Wang Yanzhang

Personal information
- Born: 31 May 1991 (age 35) Shanghai, China
- Height: 188 cm (74 in)

Sport
- Country: China
- Sport: Athletics
- Disability: Cerebral palsy
- Disability class: F34
- Event(s): shot put discus throw javelin throw
- Club: Shanghai
- Coached by: Wang Xingzhang

Medal record
Track and field
Representing China
Paralympic Games
| Gold medal – first place | 2012 London | Discus – F32/33/34 |
| Silver medal – second place | 2012 London | Javelin – F33/34 |
World Championships
| Gold medal – first place | 2015 Doha | Javelin – F34 |
| Gold medal – first place | 2015 Doha | discus – F34 |
| Gold medal – first place | 2017 London | Discus throw – F34 |
| Silver medal – second place | 2013 Lyon | Javelin – F33/34 |
| Silver medal – second place | 2013 Lyon | discus – F32/33/34 |
Asian Para Games
| Gold medal – first place | 2014 Guan | Discus – F34 |
| Gold medal – first place | 2014 Incheon | Javelin – F33/4 |

= Wang Yanzhang (athlete) =

Chinese Paralympic athlete

Wang Yanzhang (born 31 May 1991) is a Paralympian athlete from China competing mainly in F34 classification throwing events.

==Athletics career==
Wang represented China at the 2012 Summer Paralympics in London, entering the shot put, javelin throw and discus throw events.

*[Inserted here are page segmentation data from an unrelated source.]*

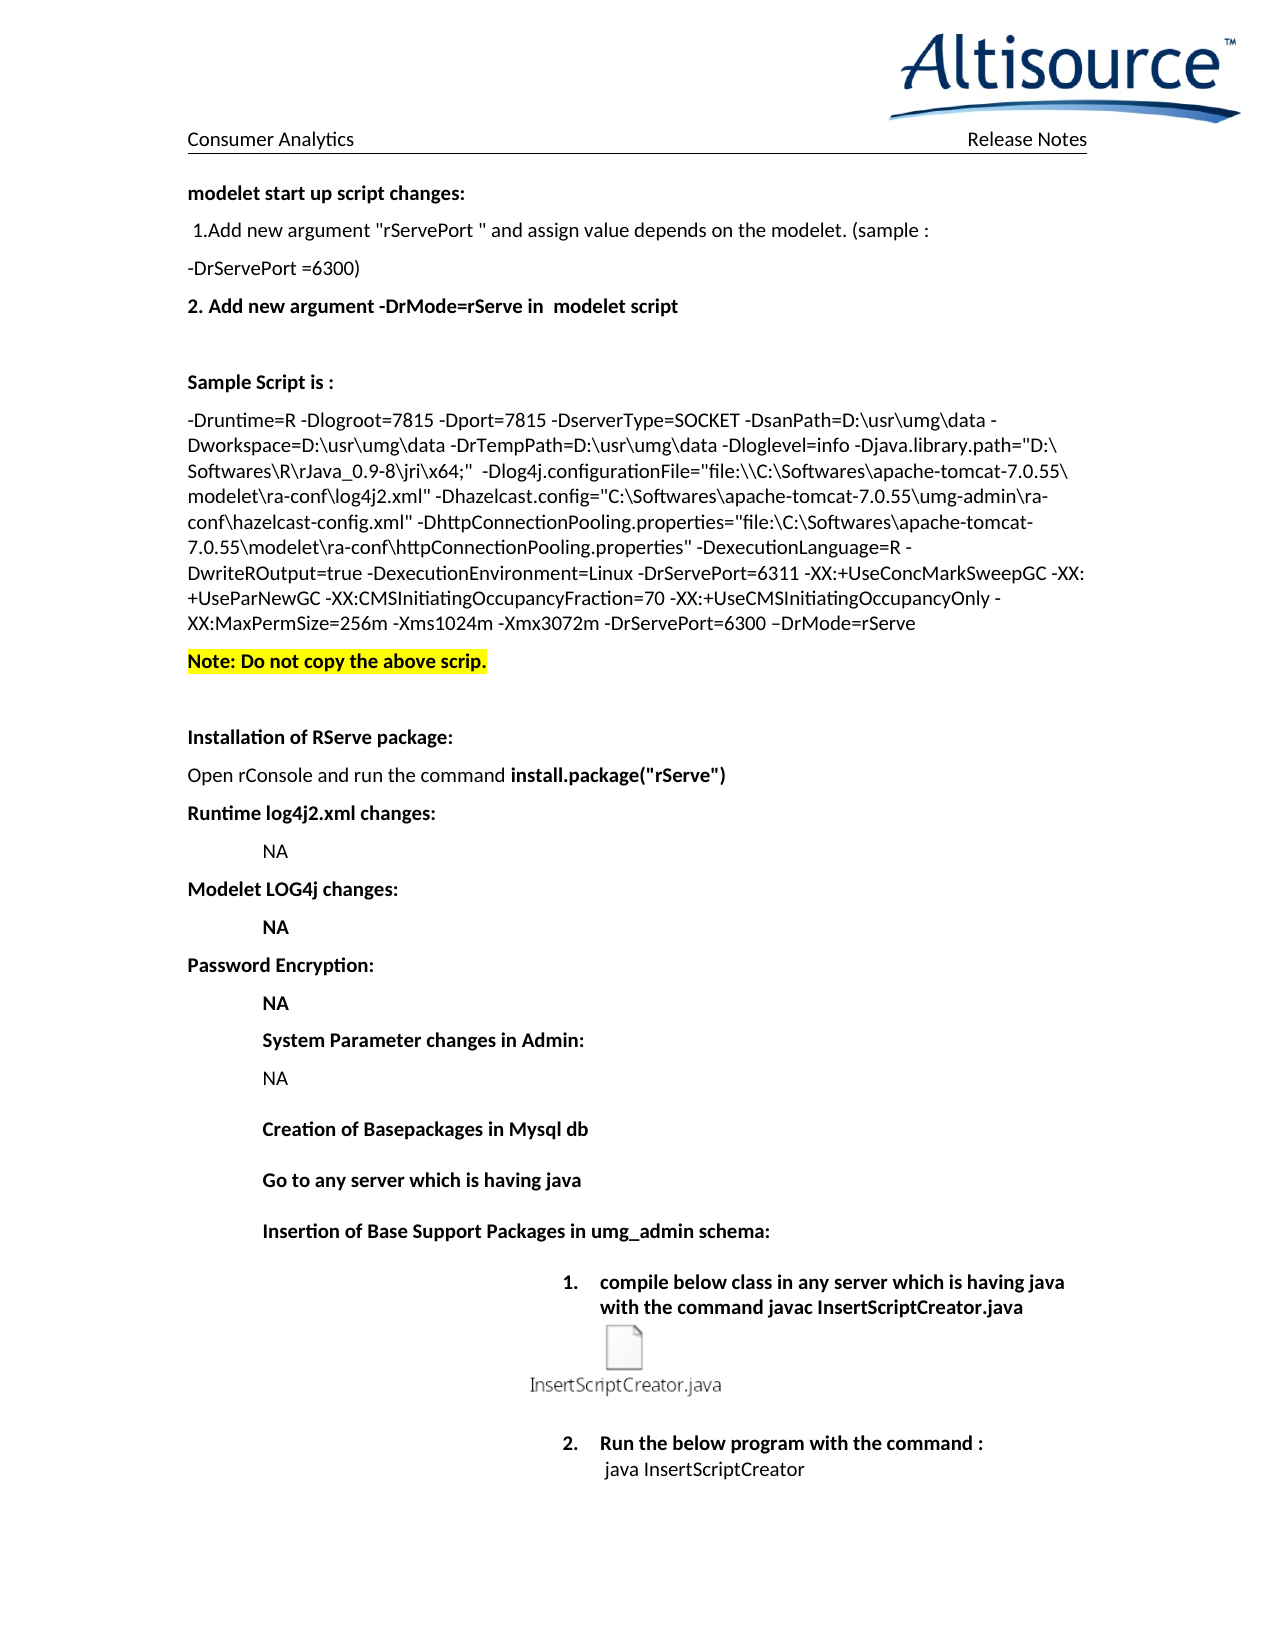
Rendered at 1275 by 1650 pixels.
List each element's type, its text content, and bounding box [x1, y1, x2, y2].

text java InsertScriptCreator [600, 1456, 1087, 1481]
text Modelet LOG4j changes: [187, 876, 1087, 901]
text Open rConsole and run the command install.package("rServe") [187, 762, 1087, 788]
list compile below class in any server which is having java with the command javac InsertScriptCreator.java [562, 1269, 1087, 1320]
text Insertion of Base Support Packages in umg_admin schema: [187, 1218, 1087, 1243]
text Runtime log4j2.xml changes: [187, 800, 1087, 826]
picture [862, 12, 1264, 124]
text System Parameter changes in Admin: [187, 1028, 1087, 1053]
text Installation of RServe package: [187, 724, 1087, 750]
text Go to any server which is having java [187, 1167, 1087, 1193]
text Creation of Basepackages in Mysql db [187, 1116, 1087, 1142]
text NA [187, 838, 1087, 863]
text -Druntime=R -Dlogroot=7815 -Dport=7815 -DserverType=SOCKET -DsanPath=D:\usr\umg\data -Dworkspace=D:\usr\umg\data -DrTempPath=D:\usr\umg\data -Dloglevel=info -Djava.library.path="D:\Softwares\R\rJava_0.9-8\jri\x64;" -Dlog4j.configurationFile="file:\\C:\Softwares\apache-tomcat-7.0.55\modelet\ra-conf\log4j2.xml" -Dhazelcast.config="C:\Softwares\apache-tomcat-7.0.55\umg-admin\ra-conf\hazelcast-config.xml" -DhttpConnectionPooling.properties="file:\C:\Softwares\apache-tomcat-7.0.55\modelet\ra-conf\httpConnectionPooling.properties" -DexecutionLanguage=R -DwriteROutput=true -DexecutionEnvironment=Linux -DrServePort=6311 -XX:+UseConcMarkSweepGC -XX:+UseParNewGC -XX:CMSInitiatingOccupancyFraction=70 -XX:+UseCMSInitiatingOccupancyOnly -XX:MaxPermSize=256m -Xms1024m -Xmx3072m -DrServePort=6300 –DrMode=rServe [187, 407, 1087, 636]
text NA [187, 990, 1087, 1015]
text NA [187, 1066, 1087, 1091]
list Run the below program with the command : [562, 1430, 1087, 1456]
text 1.Add new argument "rServePort " and assign value depends on the modelet. (sample : [187, 218, 1087, 243]
text 2. Add new argument -DrMode=rServe in modelet script [187, 293, 1087, 319]
text Password Encryption: [187, 952, 1087, 977]
text -DrServePort =6300) [187, 256, 1087, 281]
text Sample Script is : [187, 369, 1087, 395]
text modelet start up script changes: [187, 180, 1087, 205]
text Note: Do not copy the above scrip. [187, 648, 1087, 674]
text NA [187, 914, 1087, 939]
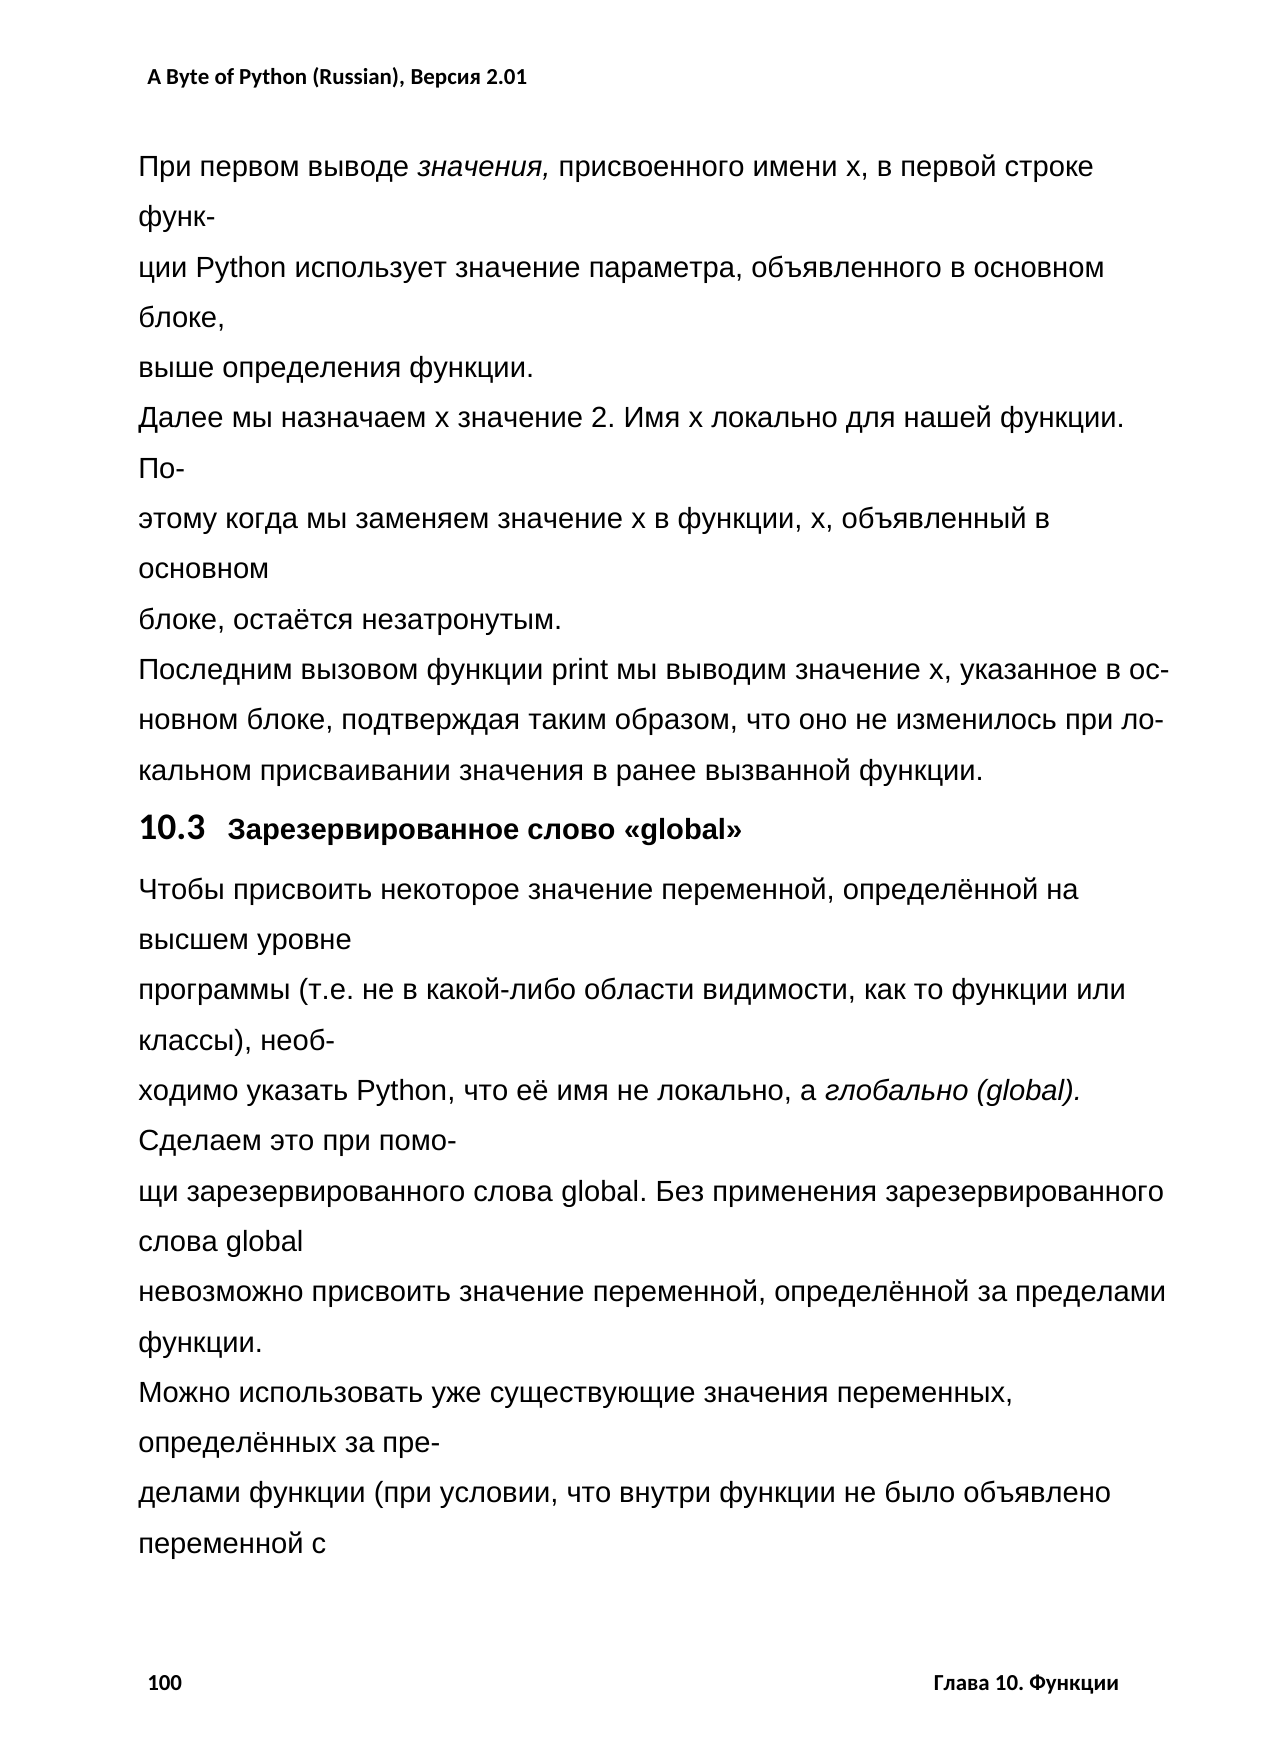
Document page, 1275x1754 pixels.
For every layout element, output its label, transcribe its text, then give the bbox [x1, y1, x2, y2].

text Последним вызовом функции print мы выводим значение x, указанное в ос- новном блоке, подтверждая таким образом, что оно не изменилось при ло- кальном присваивании значения в ранее вызванной функции. [138, 652, 1175, 786]
text Далее мы назначаем x значение 2. Имя x локально для нашей функции. По- этому когда мы заменяем значение x в функции, x, объявленный в основном блоке, остаётся незатронутым. [138, 401, 1175, 635]
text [138, 1375, 1175, 1559]
text Чтобы присвоить некоторое значение переменной, определённой на высшем уровне программы (т.е. не в какой-либо области видимости, как то функции или классы), необ- ходимо указать Python, что её имя не локально, а глобально (global). Сделаем это при помо- щи зарезервированного слова global. Без применения зарезервированного слова global невозможно присвоить значение переменной, определённой за пределами функции. [138, 872, 1175, 1358]
text При первом выводе значения, присвоенного имени x, в первой строке функ- ции Python использует значение параметра, объявленного в основном блоке, выше определения функции. [138, 149, 1175, 384]
list Зарезервированное слово «global» [138, 803, 1175, 849]
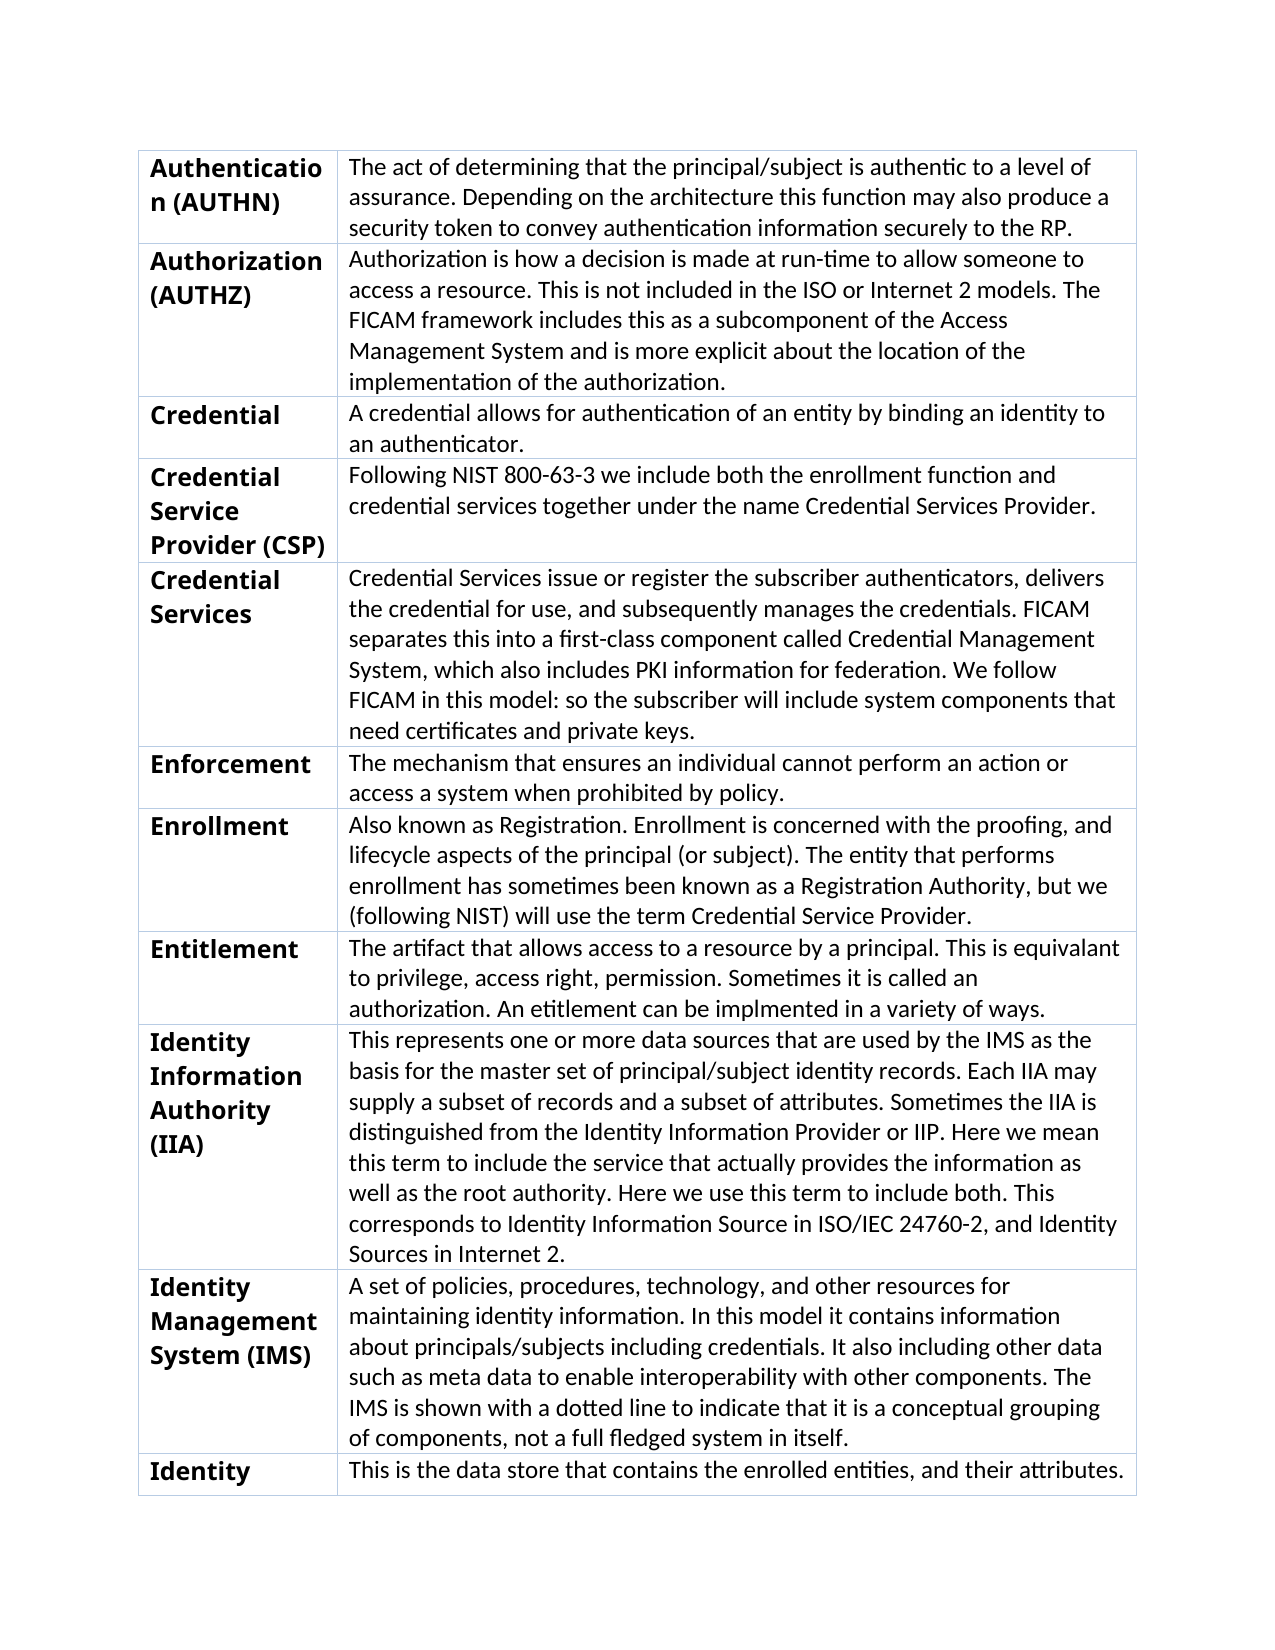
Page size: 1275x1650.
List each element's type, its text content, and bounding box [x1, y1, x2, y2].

He finished eighth in the shot put, but finished on the podium in both the javelin and discus, winning silver and gold respectively. As well as his Paralympic success Wang has won medals at the World Championships winning two silvers at the 2013 Games in Lyon, and in the 2015 Games in Doha he won gold in both the javelin and discus.

==Personal history==
Wang was born in Shanghai, China in 1991. He has cerebral palsy.